▶ **Activity**
Your answer should be an exact copy of all the entries, free of pictures.

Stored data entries

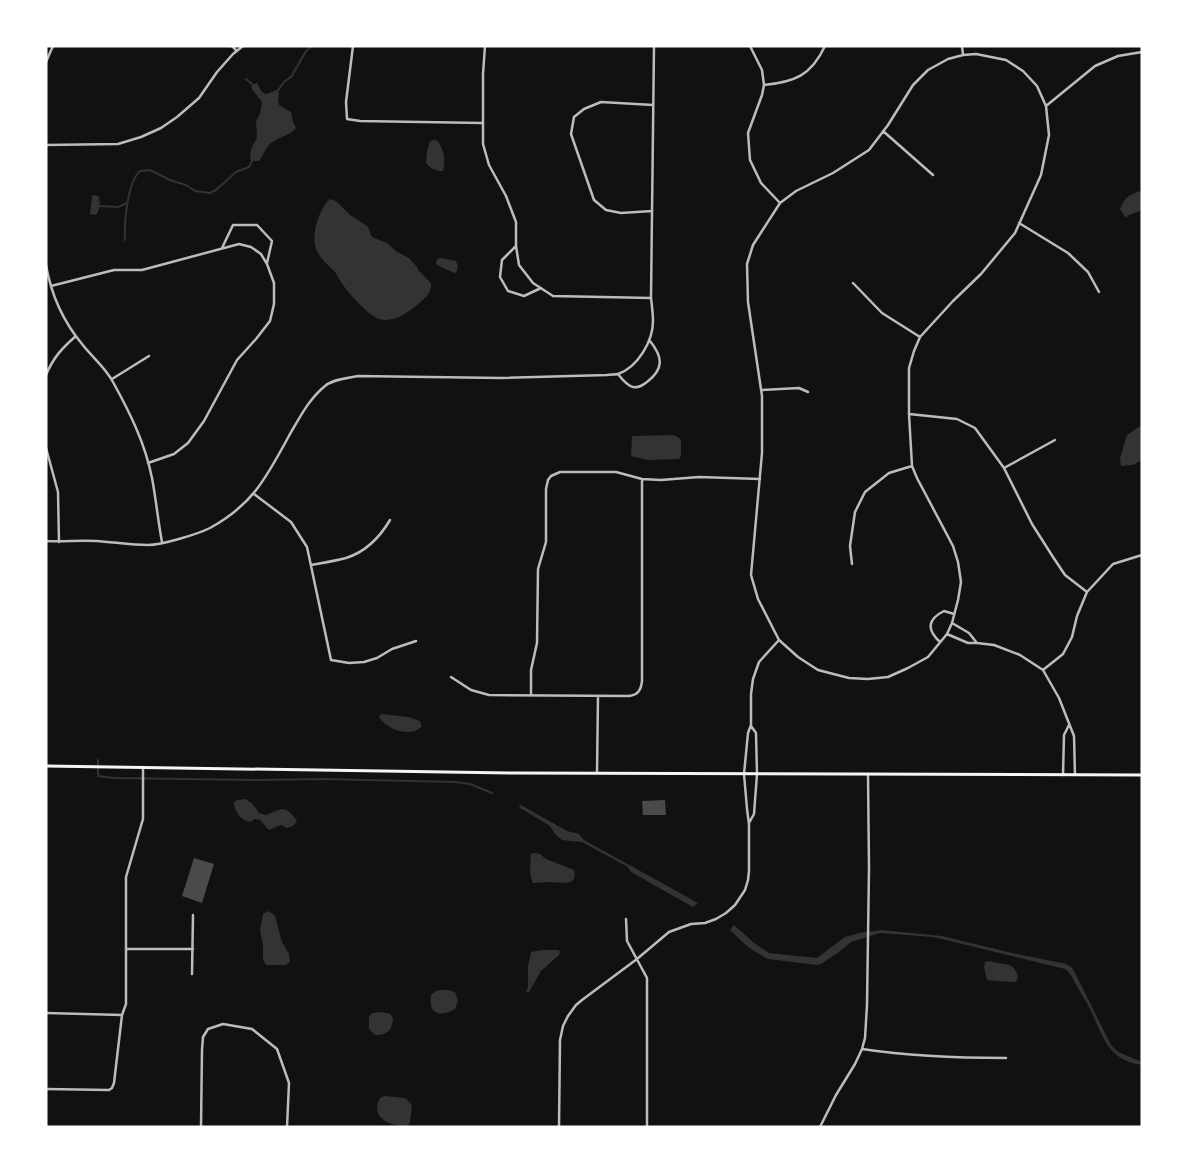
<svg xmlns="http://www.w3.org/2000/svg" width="1188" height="1173" font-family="'DM Sans',sans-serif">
	<rect width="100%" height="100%" fill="#111"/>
	<path fill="#333" d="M257 83 262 92 266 94 277 90 279 93 278 100 279 105 291 112 293 122 296 128C289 137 275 137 268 146 264 151 263 156 259 161H254L250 159 251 149 257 138 256 121 260 114 262 102C259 97 254 93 251 87L254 84Z
		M434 140 438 141C444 150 446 161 443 171 436 171 431 169 426 163L427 151 430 141Z
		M1139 191 1142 193V210L1129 215 1126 218 1120 209C1125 197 1128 196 1139 191Z
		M94 195 98 196C101 201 100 210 96 215L90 214 92 196Z
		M330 199 336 201 349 214 367 226 369 229 371 236 374 238 387 243 397 252 409 258 417 267 419 271 431 283C432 293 424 299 417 305 407 313 394 323 379 319 369 316 349 294 343 285 340 281 338 276 335 272 327 264 317 256 315 245 312 231 320 208 330 199Z
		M441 258 456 261 458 266 456 273C452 272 438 266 436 264L437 259Z
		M1142 425V460L1133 465 1121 466 1120 458 1127 435Z
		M673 435 678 437 681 440V456L679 459 648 460 631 456 632 436Z
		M381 714 408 717 420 721 422 727C419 728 417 730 415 731 402 735 385 727 379 717Z
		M245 799 252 803 259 813 266 815C282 809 285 804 297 821L293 826 287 828 281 825 269 830 260 820 255 819 250 822C241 820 234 812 234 802L237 800Z
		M521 805 567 831 579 834 584 840 698 903 693 907 631 872 628 867 582 842 571 841 562 840 555 834 550 826 520 808 519 806Z
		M534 853 540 854 546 859 574 870C578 888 561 882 550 882 544 882 539 883 533 883 529 875 530 864 531 854Z
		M269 911 275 916 282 942 289 954 290 962 286 965H266L263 959V945L260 931 263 914Z
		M734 925 754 943 769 953 817 958 845 937 859 933 881 930 942 936 1012 953 1066 964 1071 967 1074 971 1111 1045 1118 1052 1142 1062V1065C1111 1061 1104 1041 1093 1015 1089 1006 1083 997 1078 988 1074 981 1071 973 1065 969L946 940 933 937 880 933 851 942 839 952 821 964 817 965 768 959 764 957 748 947 730 930Z
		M542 950H559L560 952 559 955 541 971 529 992H526L528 987V967L531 952Z
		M990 961C1003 966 1014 960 1018 977L1016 982C1012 982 991 981 987 980L984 967 985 962Z
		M440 990H448L455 992 458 1001 455 1009C440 1018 428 1014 431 995L436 991Z
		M381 1012 390 1014 393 1018C393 1029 387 1036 375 1035L369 1029V1017L372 1013Z
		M385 1096 405 1098 412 1105 410 1122 408 1126C391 1127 369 1118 380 1098Z"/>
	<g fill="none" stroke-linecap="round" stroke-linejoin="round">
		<path stroke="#333" stroke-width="2" d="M246 79 253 85
			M276 93 284 82 291 77 306 51 312 46
			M97 206 118 207 127 203
			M125 240C124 223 127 183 140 171L150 170 170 180 186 185 195 191 210 193 216 190 236 172 249 167 253 159
			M98 760V776L114 778 257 780 322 779 456 782 470 784 492 793"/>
	</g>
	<path fill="#4a4a4a" d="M665 800 666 815H643L642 801Z
		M194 858 214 864 202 903 182 896Z"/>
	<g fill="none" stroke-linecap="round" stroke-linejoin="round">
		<path stroke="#bcbcbc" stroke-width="2.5" d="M232 46 237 51
			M353 46 346 102 347 119 360 121 482 123
			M485 46 483 74V144L489 165 506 196 516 222V246L519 265 533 283 553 296 651 298
			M750 46 762 70 764 85 762 95 748 133 750 160 761 183 780 203
			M962 46 963 55
			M976 54 1006 60 1023 71 1037 86 1046 106 1049 135 1041 175 1015 233 981 274 953 301 920 337 914 351 909 368V414L912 466 917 478 953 546 958 562 961 582 958 600 952 623 947 634 928 657 908 668 888 677 868 679 849 678 818 670 798 657 779 640 758 599 751 575 762 453V396L748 302 747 264 753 245 780 203 796 191 833 173 869 150 888 125 913 85 928 70 948 59 963 55Z
			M46 62 49 55 53 46
			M764 85C794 82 811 76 825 46
			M1046 106 1095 66 1118 56 1142 52
			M883 131 933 175
			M46 145 118 144 141 137 161 128 177 117 199 98 217 72 233 54 243 46
			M652 211 621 213 606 210 594 200 571 134 574 117 584 109 601 102 653 105
			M1019 223 1068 253 1088 272 1099 292
			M516 246 502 260 500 277 508 291 524 296 541 288
			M222 248 233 225H257L272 241 267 263
			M46 265C51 294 63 321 82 344 92 357 106 368 113 382 130 413 145 443 152 478 156 499 158 521 162 542
			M853 283 882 313 920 337
			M51 286 114 270H142L239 244 251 247 261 254 267 264 274 283V304L270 321 256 339 237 360 204 421 188 443 174 454 148 463
			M618 374C622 379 626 385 633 387 639 388 643 385 647 382 664 369 663 357 650 341
			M46 375C53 358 62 348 76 336
			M112 379 149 356
			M762 390 799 388 808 392
			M909 414 957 419 975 428 1004 468 1032 524 1053 557 1065 575 1087 592
			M46 448 58 492 59 542
			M1004 468 1055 440
			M254 494 291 522 307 547 331 660 349 663 364 662 377 658 392 649 416 641
			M46 541C63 542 79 540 96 541 113 542 131 545 148 545 162 545 198 534 210 528 254 504 267 476 290 434 300 417 309 399 325 386 333 379 348 378 358 376L501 378 607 375C610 374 615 375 618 374 638 367 653 341 653 321 653 314 652 306 651 298L654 46
			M852 564 850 546 855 512 865 492 889 473 912 466
			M311 565C322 563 335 561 346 558 365 552 380 537 390 520
			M952 623 969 633 977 643
			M947 634 968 643H977L994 645 1020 655 1043 670 1059 698 1074 736 1075 775
			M940 642C926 629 928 619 944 611L954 614
			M1043 670 1063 654 1072 637 1077 616 1087 592 1113 564 1142 555
			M451 677 471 690 489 695 629 696C638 695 641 690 642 681V479
			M531 695V670L537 643 538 569 546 542V489L548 480 551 476 560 472H616L642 479 661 480 699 477 760 479
			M597 773 598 696
			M1063 775 1064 735 1069 725
			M749 823 754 814 757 774 756 733 751 726
			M626 919 627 941 647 978V1127
			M126 949H193
			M192 974 193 915
			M46 1013 122 1015
			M862 1049C909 1056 958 1058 1006 1058
			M46 1089 109 1090 112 1088 114 1083 122 1015 126 1004V877L143 819V767
			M201 1127 202 1050 203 1037 208 1029 223 1024 252 1029 277 1049 289 1083 287 1127
			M559 1127 560 1040 563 1026 568 1016 576 1005 582 1000 637 959 669 932 691 924 705 923 716 919 726 913 735 905 745 890 748 880 749 871V824L747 809 744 774 748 733 751 725V694L753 679 759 662 779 640
			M820 1127 836 1095 855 1064 862 1049 865 1038 867 1005 869 868 868 774"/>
		<path stroke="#f5f5f5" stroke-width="3" d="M46 766 514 773 1142 775"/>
	</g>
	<rect width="1188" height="1173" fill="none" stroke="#ffffff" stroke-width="95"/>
</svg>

▶ **Completed exercise**
<svg xmlns="http://www.w3.org/2000/svg" width="1188" height="1173" font-family="'DM Sans',sans-serif">
	<rect width="100%" height="100%" fill="#111"/>
	<path fill="#333" d="M257 83 262 92 266 94 277 90 279 93 278 100 279 105 291 112 293 122 296 128C289 137 275 137 268 146 264 151 263 156 259 161H254L250 159 251 149 257 138 256 121 260 114 262 102C259 97 254 93 251 87L254 84Z
		M434 140 438 141C444 150 446 161 443 171 436 171 431 169 426 163L427 151 430 141Z
		M1139 191 1142 193V210L1129 215 1126 218 1120 209C1125 197 1128 196 1139 191Z
		M94 195 98 196C101 201 100 210 96 215L90 214 92 196Z
		M330 199 336 201 349 214 367 226 369 229 371 236 374 238 387 243 397 252 409 258 417 267 419 271 431 283C432 293 424 299 417 305 407 313 394 323 379 319 369 316 349 294 343 285 340 281 338 276 335 272 327 264 317 256 315 245 312 231 320 208 330 199Z
		M441 258 456 261 458 266 456 273C452 272 438 266 436 264L437 259Z
		M1142 425V460L1133 465 1121 466 1120 458 1127 435Z
		M673 435 678 437 681 440V456L679 459 648 460 631 456 632 436Z
		M381 714 408 717 420 721 422 727C419 728 417 730 415 731 402 735 385 727 379 717Z
		M245 799 252 803 259 813 266 815C282 809 285 804 297 821L293 826 287 828 281 825 269 830 260 820 255 819 250 822C241 820 234 812 234 802L237 800Z
		M521 805 567 831 579 834 584 840 698 903 693 907 631 872 628 867 582 842 571 841 562 840 555 834 550 826 520 808 519 806Z
		M534 853 540 854 546 859 574 870C578 888 561 882 550 882 544 882 539 883 533 883 529 875 530 864 531 854Z
		M269 911 275 916 282 942 289 954 290 962 286 965H266L263 959V945L260 931 263 914Z
		M734 925 754 943 769 953 817 958 845 937 859 933 881 930 942 936 1012 953 1066 964 1071 967 1074 971 1111 1045 1118 1052 1142 1062V1065C1111 1061 1104 1041 1093 1015 1089 1006 1083 997 1078 988 1074 981 1071 973 1065 969L946 940 933 937 880 933 851 942 839 952 821 964 817 965 768 959 764 957 748 947 730 930Z
		M542 950H559L560 952 559 955 541 971 529 992H526L528 987V967L531 952Z
		M990 961C1003 966 1014 960 1018 977L1016 982C1012 982 991 981 987 980L984 967 985 962Z
		M440 990H448L455 992 458 1001 455 1009C440 1018 428 1014 431 995L436 991Z
		M381 1012 390 1014 393 1018C393 1029 387 1036 375 1035L369 1029V1017L372 1013Z
		M385 1096 405 1098 412 1105 410 1122 408 1126C391 1127 369 1118 380 1098Z"/>
	<g fill="none" stroke-linecap="round" stroke-linejoin="round">
		<path stroke="#333" stroke-width="2" d="M246 79 253 85
			M276 93 284 82 291 77 306 51 312 46
			M97 206 118 207 127 203
			M125 240C124 223 127 183 140 171L150 170 170 180 186 185 195 191 210 193 216 190 236 172 249 167 253 159
			M98 760V776L114 778 257 780 322 779 456 782 470 784 492 793"/>
	</g>
	<path fill="#4a4a4a" d="M665 800 666 815H643L642 801Z
		M194 858 214 864 202 903 182 896Z"/>
	<g fill="none" stroke-linecap="round" stroke-linejoin="round">
		<path stroke="#bcbcbc" stroke-width="2.5" d="M232 46 237 51
			M353 46 346 102 347 119 360 121 482 123
			M485 46 483 74V144L489 165 506 196 516 222V246L519 265 533 283 553 296 651 298
			M750 46 762 70 764 85 762 95 748 133 750 160 761 183 780 203
			M962 46 963 55
			M976 54 1006 60 1023 71 1037 86 1046 106 1049 135 1041 175 1015 233 981 274 953 301 920 337 914 351 909 368V414L912 466 917 478 953 546 958 562 961 582 958 600 952 623 947 634 928 657 908 668 888 677 868 679 849 678 818 670 798 657 779 640 758 599 751 575 762 453V396L748 302 747 264 753 245 780 203 796 191 833 173 869 150 888 125 913 85 928 70 948 59 963 55Z
			M46 62 49 55 53 46
			M764 85C794 82 811 76 825 46
			M1046 106 1095 66 1118 56 1142 52
			M883 131 933 175
			M46 145 118 144 141 137 161 128 177 117 199 98 217 72 233 54 243 46
			M652 211 621 213 606 210 594 200 571 134 574 117 584 109 601 102 653 105
			M1019 223 1068 253 1088 272 1099 292
			M516 246 502 260 500 277 508 291 524 296 541 288
			M222 248 233 225H257L272 241 267 263
			M46 265C51 294 63 321 82 344 92 357 106 368 113 382 130 413 145 443 152 478 156 499 158 521 162 542
			M853 283 882 313 920 337
			M51 286 114 270H142L239 244 251 247 261 254 267 264 274 283V304L270 321 256 339 237 360 204 421 188 443 174 454 148 463
			M618 374C622 379 626 385 633 387 639 388 643 385 647 382 664 369 663 357 650 341
			M46 375C53 358 62 348 76 336
			M112 379 149 356
			M762 390 799 388 808 392
			M909 414 957 419 975 428 1004 468 1032 524 1053 557 1065 575 1087 592
			M46 448 58 492 59 542
			M1004 468 1055 440
			M254 494 291 522 307 547 331 660 349 663 364 662 377 658 392 649 416 641
			M46 541C63 542 79 540 96 541 113 542 131 545 148 545 162 545 198 534 210 528 254 504 267 476 290 434 300 417 309 399 325 386 333 379 348 378 358 376L501 378 607 375C610 374 615 375 618 374 638 367 653 341 653 321 653 314 652 306 651 298L654 46
			M852 564 850 546 855 512 865 492 889 473 912 466
			M311 565C322 563 335 561 346 558 365 552 380 537 390 520
			M952 623 969 633 977 643
			M947 634 968 643H977L994 645 1020 655 1043 670 1059 698 1074 736 1075 775
			M940 642C926 629 928 619 944 611L954 614
			M1043 670 1063 654 1072 637 1077 616 1087 592 1113 564 1142 555
			M451 677 471 690 489 695 629 696C638 695 641 690 642 681V479
			M531 695V670L537 643 538 569 546 542V489L548 480 551 476 560 472H616L642 479 661 480 699 477 760 479
			M597 773 598 696
			M1063 775 1064 735 1069 725
			M749 823 754 814 757 774 756 733 751 726
			M626 919 627 941 647 978V1127
			M126 949H193
			M192 974 193 915
			M46 1013 122 1015
			M862 1049C909 1056 958 1058 1006 1058
			M46 1089 109 1090 112 1088 114 1083 122 1015 126 1004V877L143 819V767
			M201 1127 202 1050 203 1037 208 1029 223 1024 252 1029 277 1049 289 1083 287 1127
			M559 1127 560 1040 563 1026 568 1016 576 1005 582 1000 637 959 669 932 691 924 705 923 716 919 726 913 735 905 745 890 748 880 749 871V824L747 809 744 774 748 733 751 725V694L753 679 759 662 779 640
			M820 1127 836 1095 855 1064 862 1049 865 1038 867 1005 869 868 868 774"/>
		<path stroke="#f5f5f5" stroke-width="3" d="M46 766 514 773 1142 775"/>
	</g>
	<rect width="1188" height="1173" fill="none" stroke="#ffffff" stroke-width="95"/>
</svg>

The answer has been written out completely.